Еще в вагоне один из попутчиков объяснил ей, как добираться от станции до Бурана — выйти к мосту, «проголосовать», машин сейчас ходит много. Она так и сделала и уже через полчаса сидела в кабине грузовика рядом с молодым словоохотливым шофером.
— В гости, говорите? Хорошо ездить в гости. К кому едете, не спрашиваю. В Буране я тоже гость, на уборочной работаю. Еще несколько деньков — и прощай Буран, домой поедем, — говорил шофер.
Тамара пожалела, что парень оказался не бурановским, она осторожно расспросила бы его о докторе Воронове — как он да что с ним...
На дороге, среди степи, повстречалась другая машина. Ее водитель посигналил, прося остановиться, выскочил из кабины, подбежал:
— Дай-ка, Дима, огоньку. Спички где-то забыл.
— Огоньку, это всегда можно. — Кивнув на самосвал, шофер проговорил: — Вот ведь как получается: машина бегает, а хозяин сидит...
— Жалко брата-шофера, а вообще-то гад он порядочный, не шоферская у него душа. Таких давить надо!
— Прислал прошение нашему начальству, чтобы на поруки взяли.
— Ишь ты! На поруки. Да я ж его первый изничтожу!
Шоферы поговорили, покурили и разъехались. Их разговор был неинтересен Тамаре, она думала о своем.
— Вот гад! На поруки просится. Избаловали всяких поруками... А я так думаю, что ему и десятки мало, — не унимался шофер.
Чтобы поддержать разговор, Тамара спросила равнодушно:
— Осудили кого-нибудь? За что?
— История с аварией да чуть было убийством не кончилась. Приехали мы в конце июля на уборочную, — обстоятельно рассказывал собеседник, — а в нашей колонне оказался этот тип — Коростелев. Специально попросился и не сказал, гад, что у него тут, в Буране, бывшая жена докторшей работает. Стал он наведываться в больницу, а докторша ему от ворот поворот и не кашляй!.. А тут как на беду еще один доктор приехал в гости к брату. Ученый, говорят, операции делает с закрытыми глазами. Он тут уже много людей спас. А что? Если ученый — может спасать. Вон у меня по соседству мальчонка живет, с сердцем лежал, совсем плохоньким был, одна нога здесь, другая в могиле... Повезли его в Ленинград к профессору. И теперь мальчонка футбол гоняет. Вот тебе наука!
— Причем же доктор, который к брату приехал? — нетерпеливо перебила Тамара.

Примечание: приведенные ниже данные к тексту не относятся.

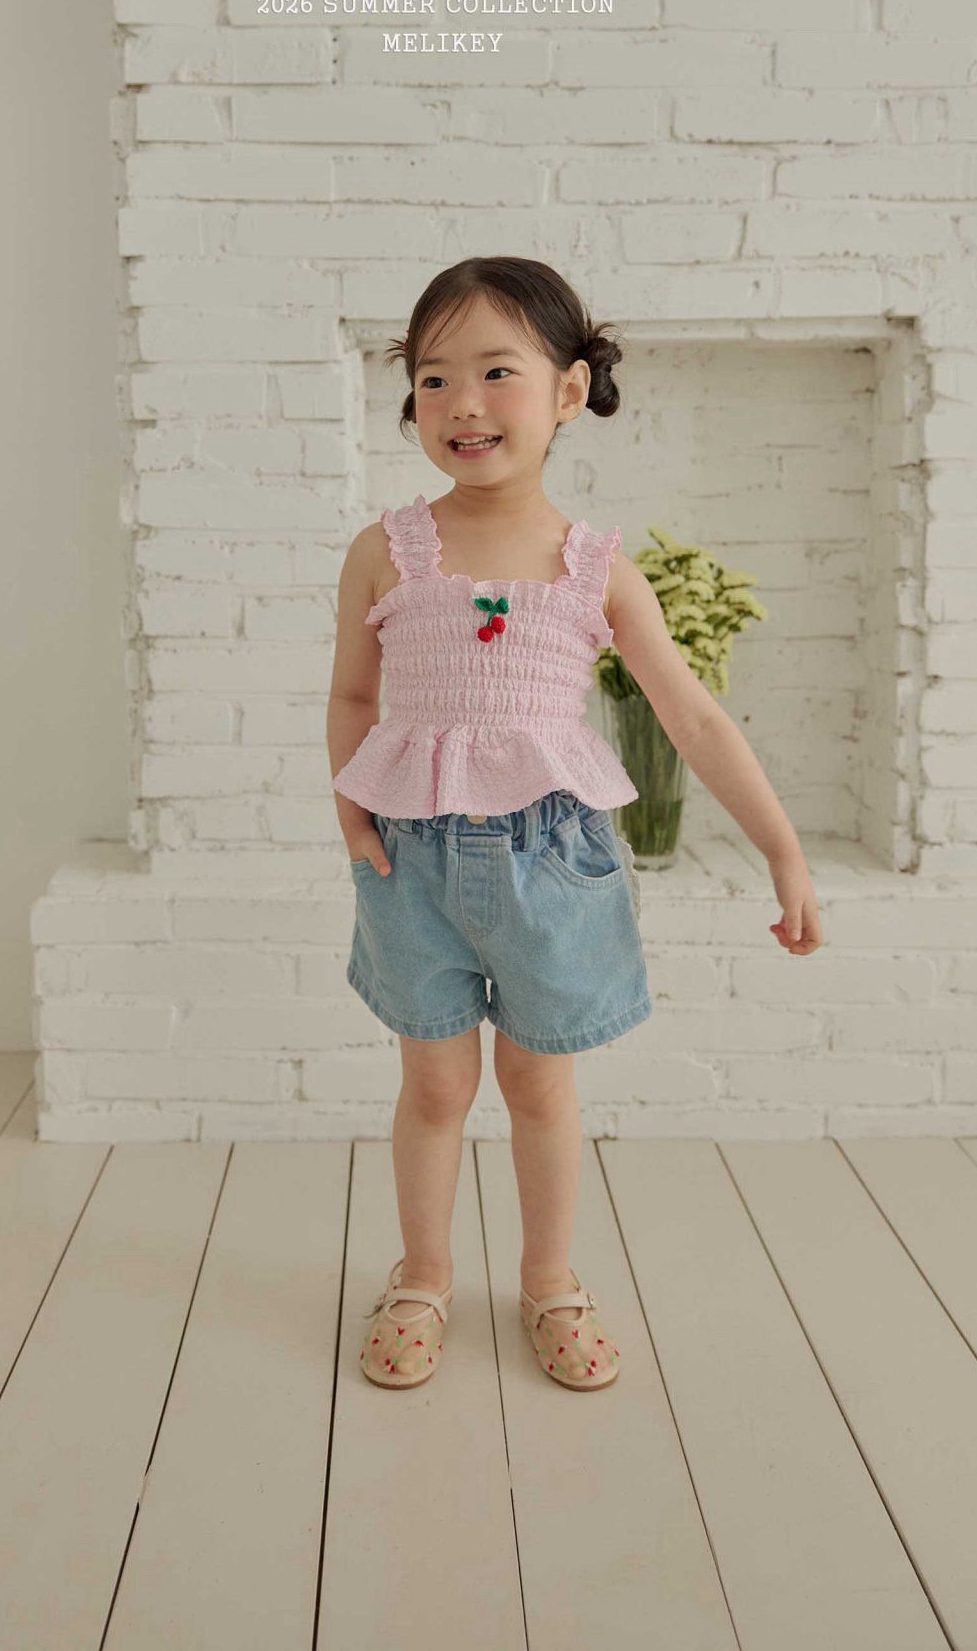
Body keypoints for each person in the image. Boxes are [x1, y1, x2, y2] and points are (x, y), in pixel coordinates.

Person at [327, 256, 823, 1391]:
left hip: (553, 863)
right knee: (434, 1088)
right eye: (433, 377)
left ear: (565, 391)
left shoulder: (595, 567)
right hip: (410, 860)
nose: (462, 401)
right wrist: (354, 821)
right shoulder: (384, 550)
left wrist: (782, 851)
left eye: (496, 372)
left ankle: (548, 1279)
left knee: (538, 1086)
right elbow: (353, 697)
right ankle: (422, 1274)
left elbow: (692, 718)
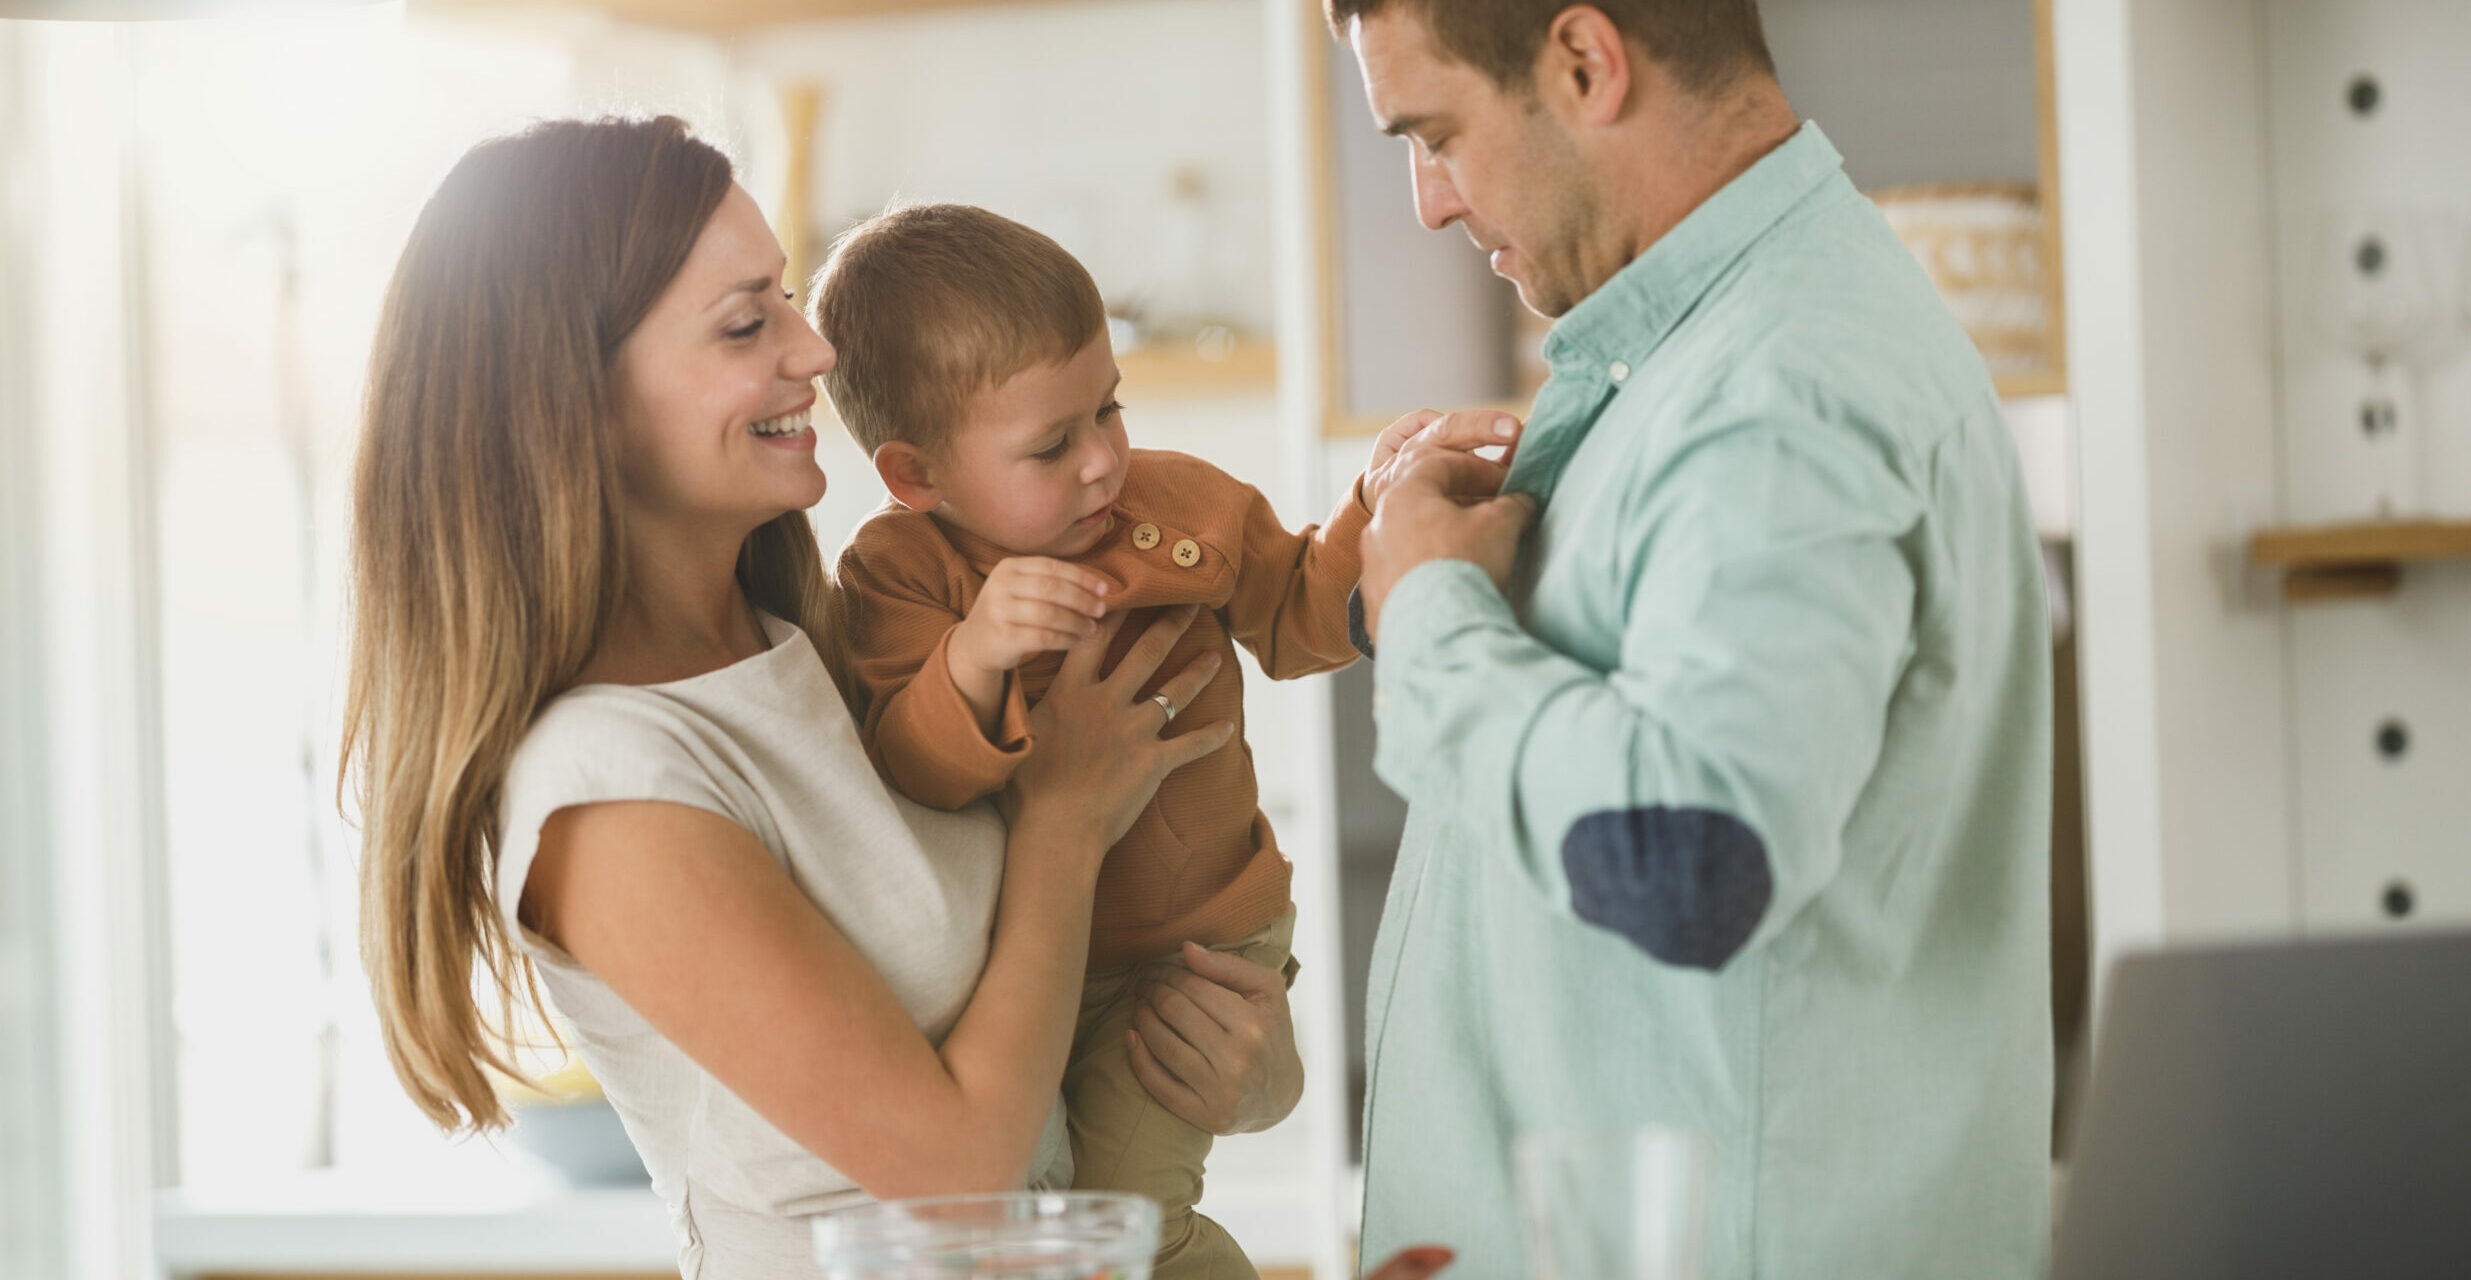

— Да считай что не при чем. Разное люди говорят... Ну, хорошо, в кино доктора ходили вместе, на «москвиче» ездили, может, и другое что было. Кому какое дело? Доктор-то холост, докторша тоже незанята и симпатичная собой, беленькая... А этот бывший муж раззверился и ахнул «москвича» самосвалом и чуть было не убил докторшу. Вот ведь гад! Из тюрьмы только и опять в тюрьму смотрит.
Шофер говорил и говорил, все более разъяряясь и кляня Коростелева, но Тамара не слушала. Она ничего не видела перед собой — ни дороги, ни орлов на телеграфных столбах. Охваченная тревогой, она хотела сейчас только одного — поскорее приехать в этот проклятый Буран, цепко ухватиться за доктора и уж не отпускать его.